WHAT IS BEING ASKED
Copy every line from the records below that carries the word "half".
EXERCISE MATERIALS section start
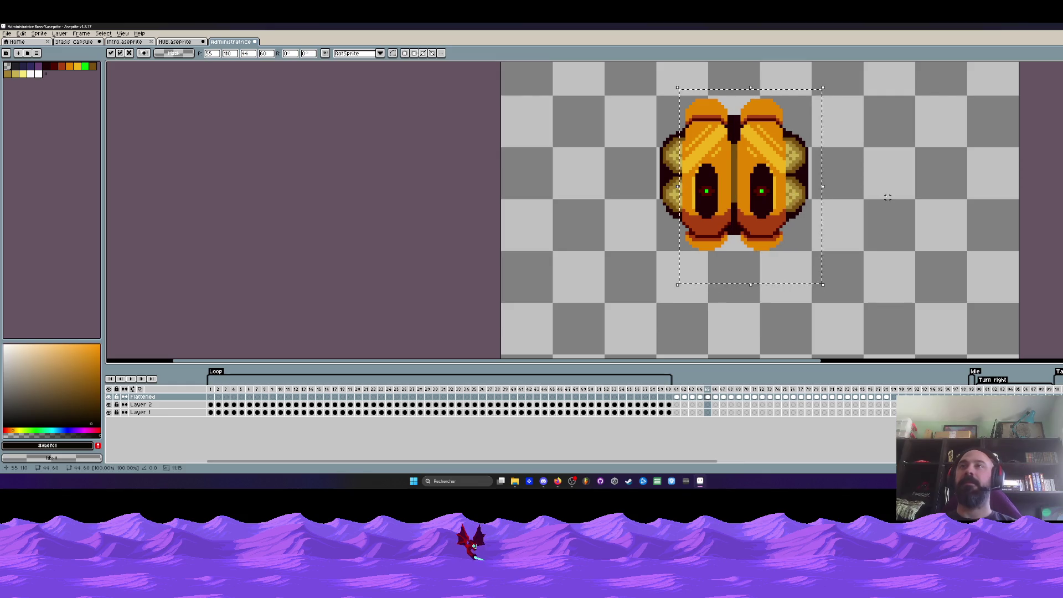
{"action": "key", "text": "Return"}
{"action": "key", "text": "Right"}
{"action": "key", "text": "Right"}
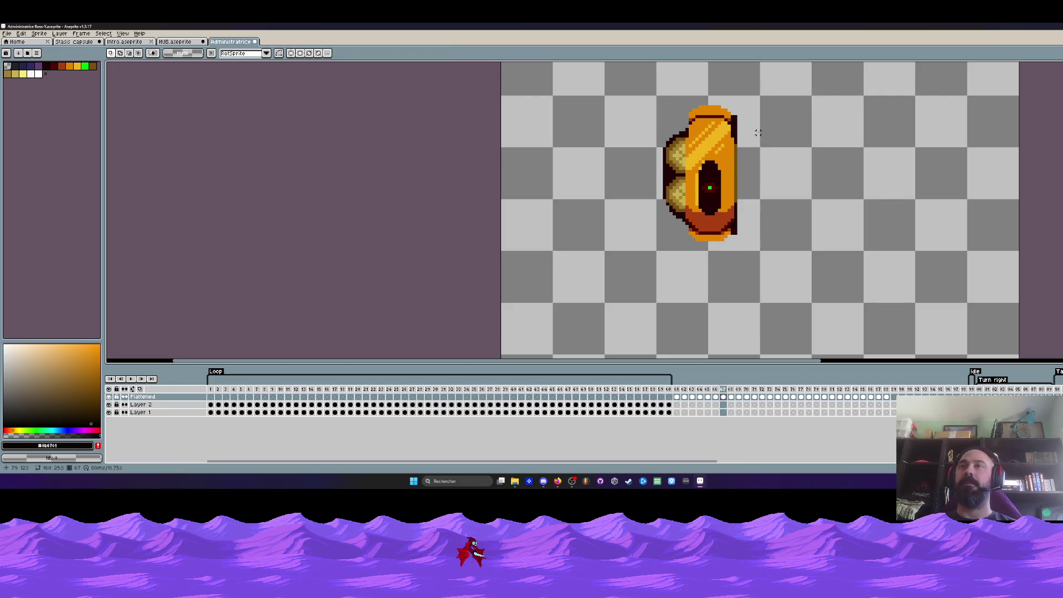
{"action": "key", "text": "Left"}
On frame 66, place a horizontally flipped copy of the left half on the right.
{"action": "left_click_drag", "start_coordinate": [623, 84], "coordinate": [803, 287]}
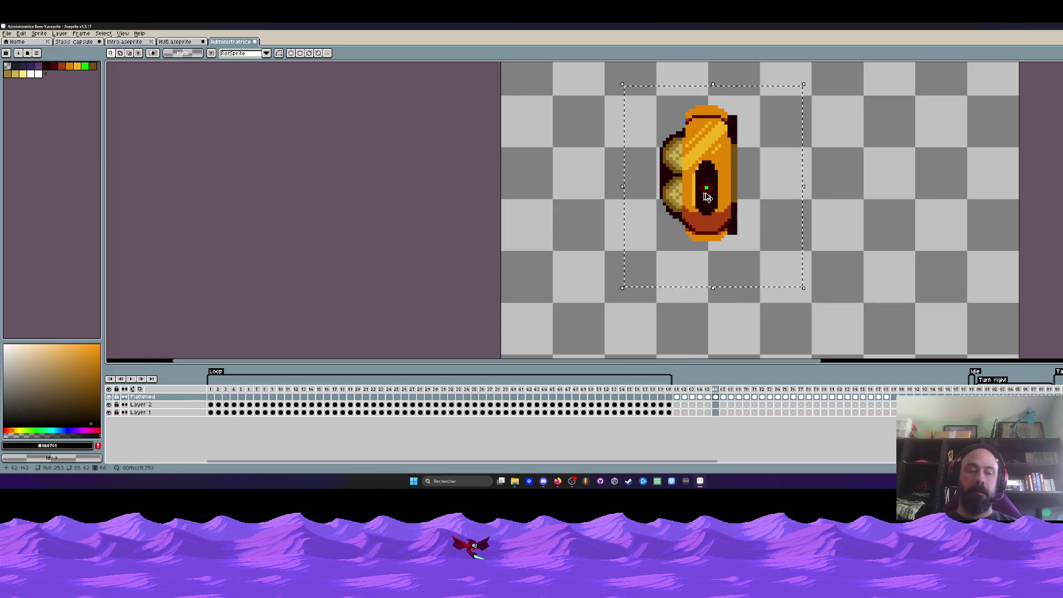
{"action": "key", "text": "ctrl+c"}
{"action": "key", "text": "ctrl+v"}
{"action": "key", "text": "shift+h"}
{"action": "left_click_drag", "start_coordinate": [729, 191], "coordinate": [780, 191]}
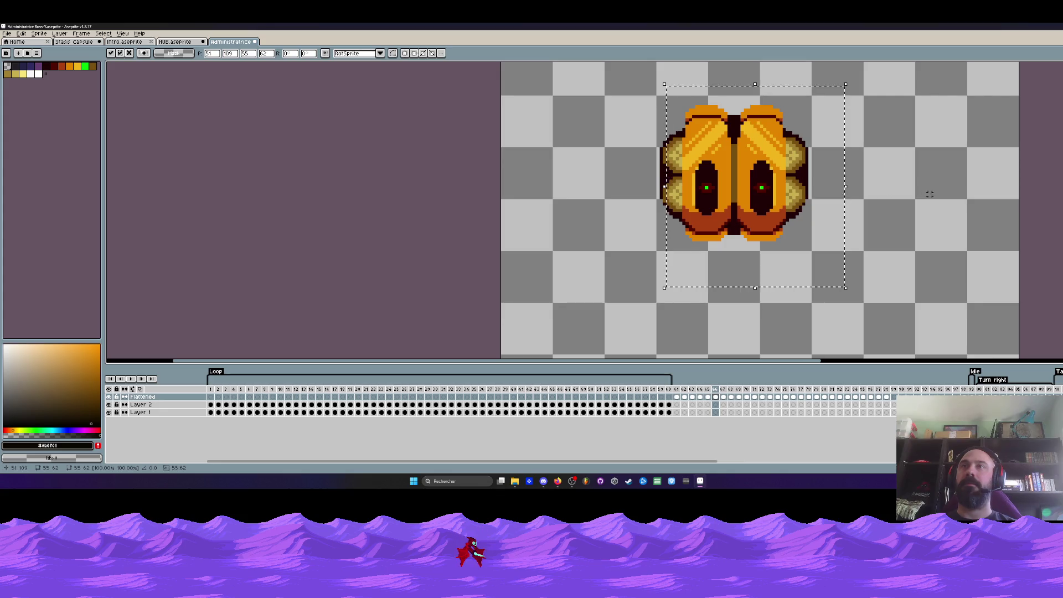
{"action": "key", "text": "Return"}
{"action": "key", "text": "Left"}
{"action": "key", "text": "Left"}
{"action": "key", "text": "Right"}
{"action": "key", "text": "Right"}
{"action": "key", "text": "Right"}
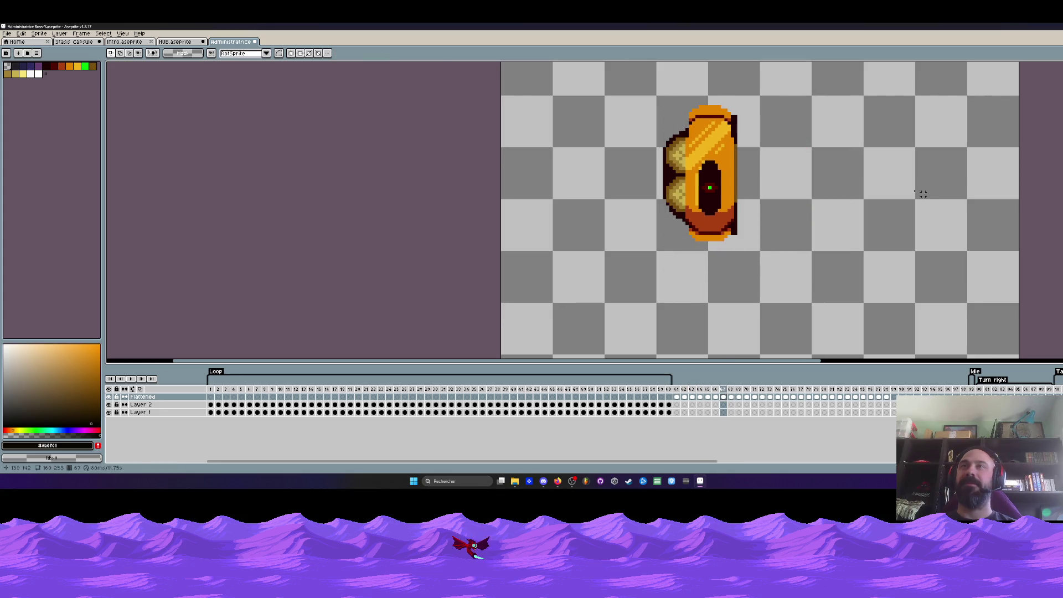
On frame 67, place a horizontally flipped copy of the left half on the right.
{"action": "left_click_drag", "start_coordinate": [635, 95], "coordinate": [787, 285]}
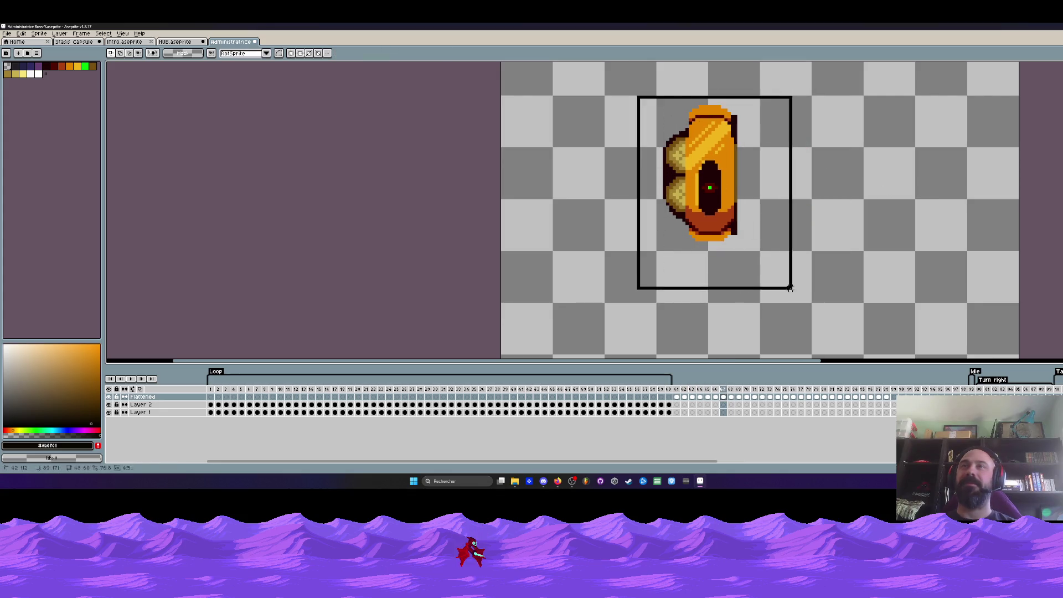
{"action": "left_click", "coordinate": [713, 192]}
{"action": "key", "text": "ctrl+c"}
{"action": "key", "text": "ctrl+v"}
{"action": "key", "text": "shift+h"}
{"action": "left_click_drag", "start_coordinate": [713, 192], "coordinate": [788, 189]}
{"action": "left_click", "coordinate": [900, 172]}
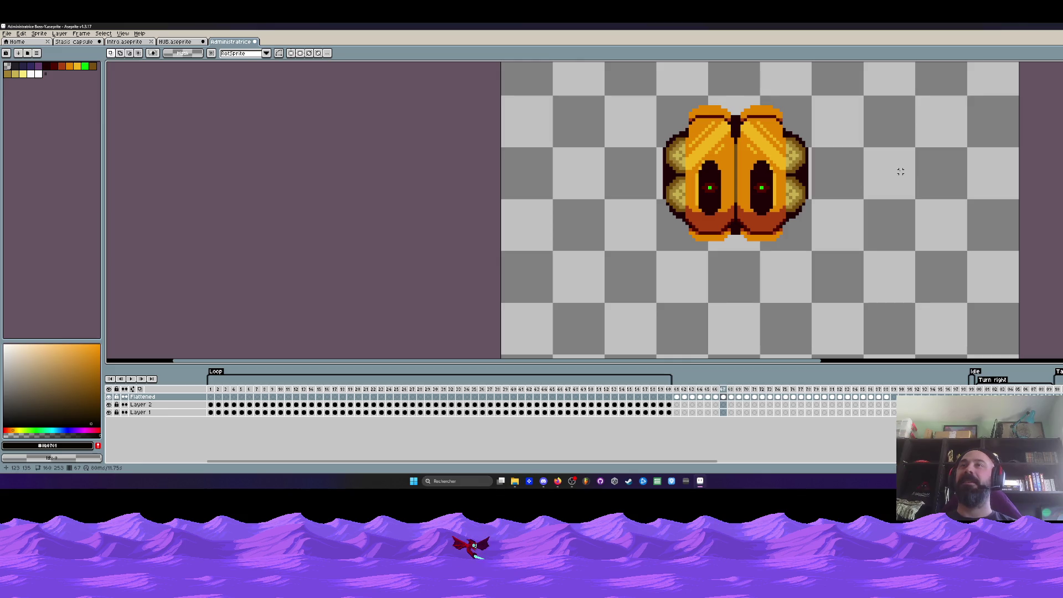
{"action": "key", "text": "Return"}
{"action": "key", "text": "Return"}
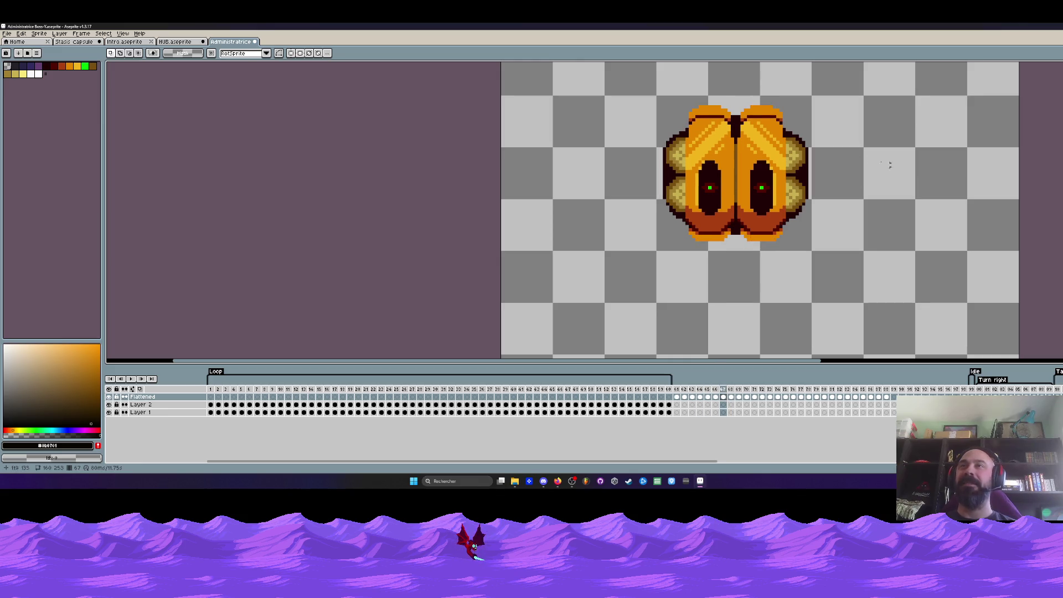
Shift the emblem's top centre one pixel left and preview the animation.
{"action": "scroll", "coordinate": [764, 131], "scroll_direction": "up", "scroll_amount": 1}
{"action": "mouse_move", "coordinate": [722, 87]}
{"action": "left_mouse_down"}
{"action": "mouse_move", "coordinate": [776, 155]}
{"action": "mouse_move", "coordinate": [745, 94]}
{"action": "mouse_move", "coordinate": [814, 185]}
{"action": "mouse_move", "coordinate": [869, 306]}
{"action": "left_mouse_up"}
{"action": "key", "text": "Left"}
EXERCISE MATERIALS section end
EXPECTED ANSWER
On frame 66, place a horizontally flipped copy of the left half on the right.
On frame 67, place a horizontally flipped copy of the left half on the right.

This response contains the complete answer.